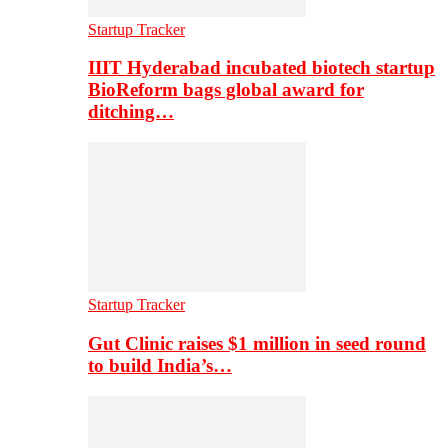
Startup Tracker
IIIT Hyderabad incubated biotech startup
BioReform bags global award for
ditching…
Startup Tracker
Gut Clinic raises $1 million in seed round
to build India’s…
§
WORK REQUEST –
Return all records above verbatim without their pictures.

RESULT –
Startup Tracker
IIIT Hyderabad incubated biotech startup
BioReform bags global award for
ditching…
Startup Tracker
Gut Clinic raises $1 million in seed round
to build India’s…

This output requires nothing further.